WORK ORDER: When you reach the records below, output every one exactly as written but leave out any pictures.

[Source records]

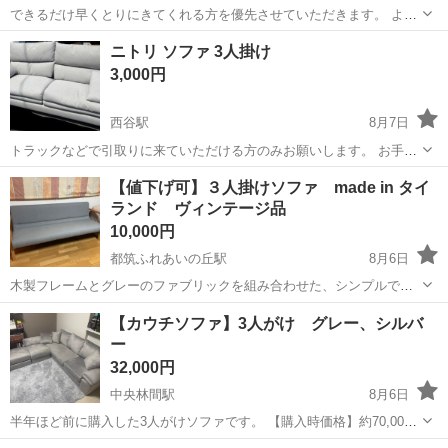
できるだけ早くとりにきてくれる方を優先させていただきます。 よろ
しくおねがいします。
神奈川
横浜市
東神奈川駅
ソファ
ソファー
ニトリ ソファ 3人掛け
3,000円
西谷駅
8月7日
トラックなどで引取りに来ていただける方のみお願いします。 お手数
ですが、部屋の中から持ち出しも含めて対応して頂けると助かりま
神奈川
横浜市
西谷駅
ソファ
ニトリ
【値下げ可】３人掛けソファ made in タイ
す。 サイズは以下の通りです。 (約)幅189×奥行96×高さ93cm 定価は
ランド ヴィンテージ品
約10万円です。...
10,000円
都筑ふれあいの丘駅
8月6日
木製フレームとグレーのファブリックを組み合わせた、シンプルで圧
迫感のない３人がけのソファです。 タイから15万ほどで輸入したヴィ
神奈川
横浜市
都筑ふれあいの丘駅
ソファ
【カウチソファ】3人がけ グレー、シルバ
ンテージの一品です。背もたれは深すぎず立ち上がるのが簡単です。 -
ー
座席数: 3人掛け - フ...
32,000円
中央林間駅
8月6日
半年ほど前に購入した3人がけソファです。 【購入時価格】約70,000
円 【サイズ】下記にあり 【傷などの状態】とくに目立った傷、汚れは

RESULT OF THE EXERCISE:
できるだけ早くとりにきてくれる方を優先させていただきます。 よろ
しくおねがいします。
神奈川
横浜市
東神奈川駅
ソファ
ソファー
ニトリ ソファ 3人掛け
3,000円
西谷駅
8月7日
トラックなどで引取りに来ていただける方のみお願いします。 お手数
ですが、部屋の中から持ち出しも含めて対応して頂けると助かりま
神奈川
横浜市
西谷駅
ソファ
ニトリ
【値下げ可】３人掛けソファ made in タイ
す。 サイズは以下の通りです。 (約)幅189×奥行96×高さ93cm 定価は
ランド ヴィンテージ品
約10万円です。...
10,000円
都筑ふれあいの丘駅
8月6日
木製フレームとグレーのファブリックを組み合わせた、シンプルで圧
迫感のない３人がけのソファです。 タイから15万ほどで輸入したヴィ
神奈川
横浜市
都筑ふれあいの丘駅
ソファ
【カウチソファ】3人がけ グレー、シルバ
ンテージの一品です。背もたれは深すぎず立ち上がるのが簡単です。 -
ー
座席数: 3人掛け - フ...
32,000円
中央林間駅
8月6日
半年ほど前に購入した3人がけソファです。 【購入時価格】約70,000
円 【サイズ】下記にあり 【傷などの状態】とくに目立った傷、汚れは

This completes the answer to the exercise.